En politique et dans l’opinion publique, la méfiance à l’égard du Département fédéral de la défense (DDPS) est parfois palpable. Le reproche récurrent: l’office ne gérerait pas l’argent avec suffisamment de soin. Le ministre de la défense, Martin Pfister, veut tout entreprendre pour changer cette image. Dans la NZZ, il a récemment déclaré: «Le monde politique et le public doivent avoir la confiance que nous nous attaquons aux problèmes et que nous utilisons les moyens de manière efficace.»
Kay Nietfeld/DPA/Keystone
Peut-on croire de telles déclarations du chef du DDPS? Un regard sur la culture des «bonus» au sein de l’office de Pfister laisse planer le doute. Des documents jusqu’ici confidentiels du DDPS, que le département a rendus publics sur la base de la loi sur la transparence, montrent que les offices du DDPS versent régulièrement, depuis 2022, des primes de performance à de nombreux collaborateurs. Celles-ci récompensent les fonctionnaires qui ont fourni un travail particulièrement bon.
Le secrétaire général Daniel Büchel a rappelé ces dernières années, dans plusieurs courriers adressés aux cadres du DDPS, qu’au maximum 30 pour cent des collaborateurs pouvaient recevoir des primes. Mais son propre office ne s’est pas tenu à cette règle et a enfreint à plusieurs reprises ses propres directives.
En 2022, le secrétariat général a versé à 122 de ses fonctionnaires (soit environ 35 pour cent de l’ensemble des collaborateurs de l’unité administrative) un «bonus» d’environ 1600 francs en moyenne. En 2023, l’office a récompensé 113 collaborateurs (32 pour cent) avec un supplément moyen de près de 2000 francs. En 2024 et 2025 également, plus de 30 pour cent des collaborateurs ont à chaque fois bénéficié de paiements supplémentaires.
Au total, entre 2022 et 2025, entre 2700 et 3500 employés du département de Martin Pfister ont reçu des primes pour un montant de 23 millions de francs.
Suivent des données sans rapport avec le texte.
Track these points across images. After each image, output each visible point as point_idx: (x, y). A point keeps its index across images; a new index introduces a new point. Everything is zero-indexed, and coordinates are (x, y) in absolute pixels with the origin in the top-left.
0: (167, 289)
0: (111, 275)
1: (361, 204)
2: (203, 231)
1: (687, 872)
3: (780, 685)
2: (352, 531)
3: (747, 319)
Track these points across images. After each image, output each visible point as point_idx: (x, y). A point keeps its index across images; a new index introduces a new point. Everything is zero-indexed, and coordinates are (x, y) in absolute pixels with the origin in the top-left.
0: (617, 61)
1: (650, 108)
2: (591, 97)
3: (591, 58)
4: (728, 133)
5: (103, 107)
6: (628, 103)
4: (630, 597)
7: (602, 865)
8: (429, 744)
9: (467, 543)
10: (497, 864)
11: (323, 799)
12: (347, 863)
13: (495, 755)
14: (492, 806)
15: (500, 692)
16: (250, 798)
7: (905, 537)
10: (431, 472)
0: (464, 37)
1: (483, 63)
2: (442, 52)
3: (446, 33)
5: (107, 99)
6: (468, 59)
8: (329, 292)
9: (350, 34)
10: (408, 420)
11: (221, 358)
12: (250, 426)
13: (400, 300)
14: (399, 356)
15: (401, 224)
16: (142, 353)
Ainsi, au sein de l’appareil administratif du DDPS, qui compte plus de 12 000 collaborateurs, près de 30 pour cent des employés ont profité chaque année de distributions de «bonus».
Interrogé sur le non-respect de la règle des 30 pour cent dans certains offices, le service de communication du DDPS répond: «Il s’agit d’un cadre interne au département et non d’une directive valable pour l’ensemble de la Confédération. Le nombre maximal de collaborateurs bénéficiant de primes de performance ne peut pas toujours être respecté au pour cent près en fonction des prestations fournies.»
Les «bonus» préoccupaient déjà l’ancienne conseillère fédérale Viola Amherd. «Je vous prie, à l’avenir, de faire preuve de retenue dans l’octroi de primes de performance au sein de vos unités administratives», écrivait l’ancienne conseillère fédérale valaisanne à ses cadres dirigeants en juin 2020. La ministre de la défense s’était dite surprise qu’en 2019, pas moins de 40 pour cent des collaborateurs du DDPS aient reçu des primes. En période de crise du coronavirus, la société et le monde politique n’auraient plus aucune compréhension pour «un pourcentage de primes de performance aussi élevé», jugeait l’ancienne conseillère fédérale du Centre. Sous Amherd, la nouvelle directive des 30 pour cent a alors vu le jour – directive à laquelle le DDPS ne se tient manifestement toujours pas.
Les primes peuvent paraître, à première vue, anecdotiques. Mais il ne faut pas oublier que, dans le DDPS, qui entend désormais ponctionner le simple citoyen via une hausse de la TVA, les collaborateurs gagnent déjà très bien. En moyenne, le salaire annuel des fonctionnaires fédéraux dépasse 130 000 francs. Depuis 2020, les salaires dans l’administration ont augmenté de cinq pour cent. Une augmentation annuelle de salaire est accordée à près de 97 pour cent des employés, tant qu’ils n’ont pas encore atteint le maximum de leur classe salariale.
Dans ce contexte, les «bonus» supplémentaires, qui sont versés dans certains offices à plus de 30 pour cent des fonctionnaires (en violation, rappelons-le, des propres directives), apparaissent pour le moins déroutants. Alors que l’office de Pfister met les contribuables à contribution, c’est la culture du «bonus» qui règne dans sa propre maison.